L’équipe Deceuninck Quick-Step a effectué sa présentation officielle, vendredi, à Calpe. L’occasion de réaliser un grand tour d’horizon avec Bob Jungels bien décidé à 27 ans, à prendre ses responsabilités.
Hôtel Suitopia, 29e étage. Le Sky Bar, sa vue panoramique sur la Méditerranée et le Penon de Ifach. On y retrouve Bob Jungels qui n’élude aucune question.
C’est votre deuxième stage à Calpe après celui de décembre. Entretemps, il y a eu les fêtes de fin d’année. Comment se sont-elles déroulées?
Bob Jungels : Très bien. Pour Noël, j’étais à Luxembourg en famille. Je m’entraînais le matin, mais je profitais pour bien manger et boire un bon verre de vin rouge. Pour nouvel an, j’ai passé quelques jours à la neige, en Autriche. Pour moi, c’est important car c’est la dernière opportunité pour nous d’être tranquille.
Quand on est coureur cycliste, peut-on se permettre quelques écarts à cette période de l’année?
Oui. On profite durant 3-4 jours. Ça fait partie de notre équilibre. S’il y a une bonne raclette le soir, je la mange…

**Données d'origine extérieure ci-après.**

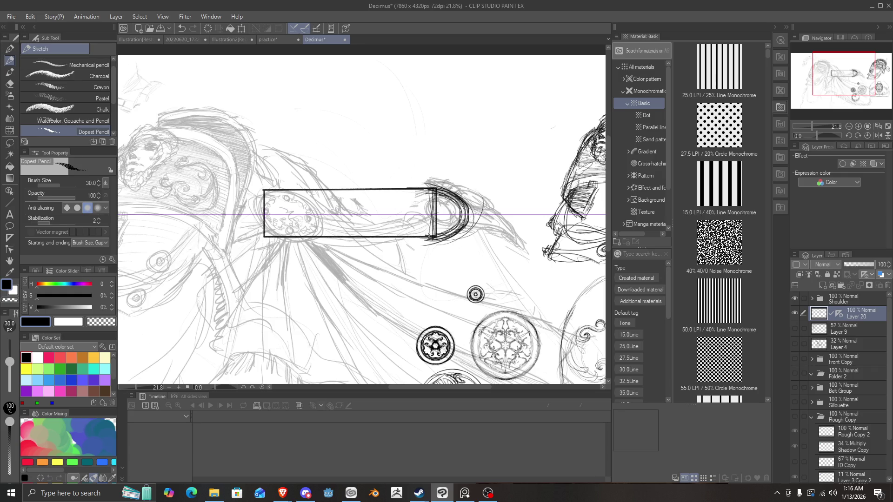
drag(459, 201, 470, 205)
drag(458, 228, 486, 207)
mouse_move(464, 225)
mouse_down()
mouse_move(486, 223)
mouse_move(493, 210)
mouse_move(493, 224)
mouse_move(477, 223)
mouse_move(467, 204)
mouse_move(446, 203)
mouse_up()
drag(463, 226, 443, 223)
drag(467, 204, 449, 205)
mouse_move(486, 223)
mouse_down()
mouse_move(438, 224)
mouse_move(438, 206)
mouse_up()
drag(457, 223, 437, 224)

Cette saison 2020, vous l’avez débutée le 18 novembre par un stage en soufflerie en Californie. Comment celui-ci s’est-il déroulé?
Avec Yves (Lampaert), Remco (Evenepoel) et moi, on était chez Specialized à Morgan Hill. C’était très chouette mais très court. Trois jours seulement durant lesquels on a profité du soleil et travaillé en soufflerie. On a travaillé la position, testé le nouveau matériel de chrono.
En tant qu’ancien champion du monde junior de la spécialité, estimez-vous devoir progresser dans cet exercice?
Ce n’est pas un secret que ces trois dernières années, j’ai beaucoup travaillé sur mes qualités en montagne et peut-être que j’ai perdu un peu de mes qualités en chrono. Et c’est quelque chose que j’ai envie de redécouvrir. La position sur le vélo, c’est la première chose, après c’est l’entraînement physique qui est différent. Il faut travailler beaucoup plus sur tout le corps. Cela demande beaucoup de force. Cet hiver, je fais plus de fitness, de musculation en vue d’améliorer mon chrono.
Difficile de concilier qualités de grimpeur et de rouleur, non?
Oui, mais des coureurs comme Roglic et Dumoulin sont capables de faire les deux. Après, il faut une équipe qui soit là pour les grands tours. Une équipe comme Ineos ou Jumbo-Visma travaille essentiellement les chronos et les côtes. Chez nous, on a quand même beaucoup d’autres objectifs… Je ne peux donc pas me permettre de tout miser sur un Tour de France. Et laisser de côté les classiques, c’est tout juste impossible.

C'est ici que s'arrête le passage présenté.